Stored items from a collection:
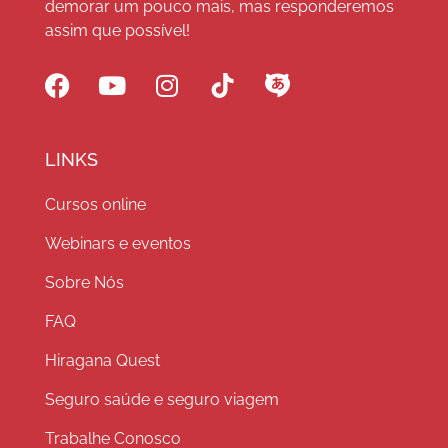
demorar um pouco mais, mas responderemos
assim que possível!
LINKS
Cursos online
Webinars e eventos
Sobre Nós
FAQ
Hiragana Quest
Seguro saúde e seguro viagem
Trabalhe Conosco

* * *

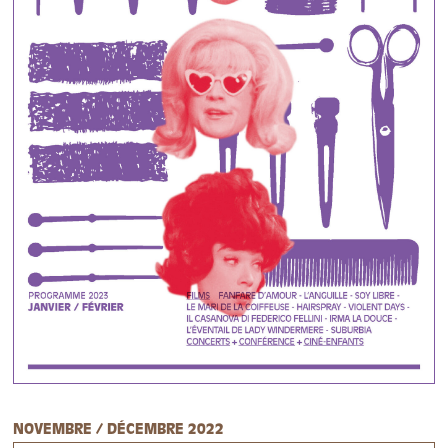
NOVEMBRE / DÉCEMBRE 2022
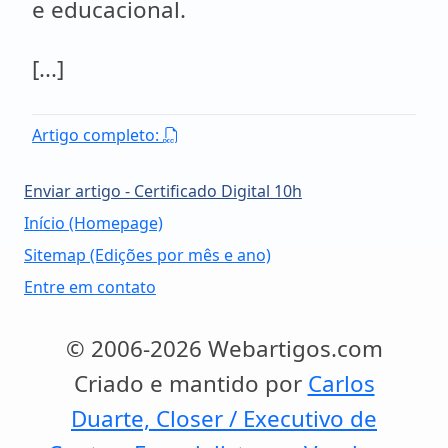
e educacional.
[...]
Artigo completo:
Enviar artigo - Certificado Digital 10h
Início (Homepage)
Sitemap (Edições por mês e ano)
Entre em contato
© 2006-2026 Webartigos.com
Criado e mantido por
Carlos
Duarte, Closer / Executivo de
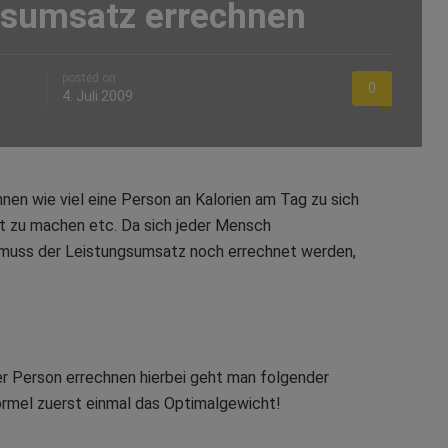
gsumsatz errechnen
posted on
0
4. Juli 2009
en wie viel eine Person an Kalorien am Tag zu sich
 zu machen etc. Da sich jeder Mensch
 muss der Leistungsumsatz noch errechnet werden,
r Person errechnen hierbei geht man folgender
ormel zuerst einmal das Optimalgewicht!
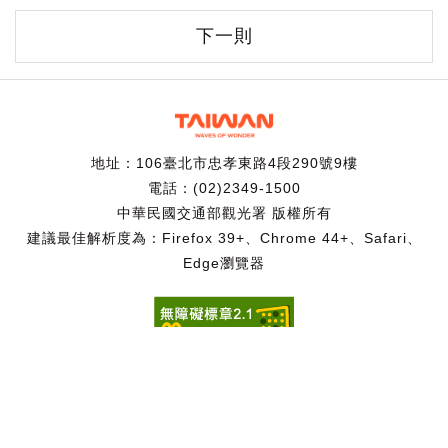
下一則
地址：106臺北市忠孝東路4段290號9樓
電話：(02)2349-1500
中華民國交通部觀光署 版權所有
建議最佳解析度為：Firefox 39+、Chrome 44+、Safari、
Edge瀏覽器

The problem:
There is a run of lines above from the one with "Webinars e eventos" to the one with "Trabalhe Conosco"; print exactly that run, both ends included, and nothing else.

Output below:
Webinars e eventos
Sobre Nós
FAQ
Hiragana Quest
Seguro saúde e seguro viagem
Trabalhe Conosco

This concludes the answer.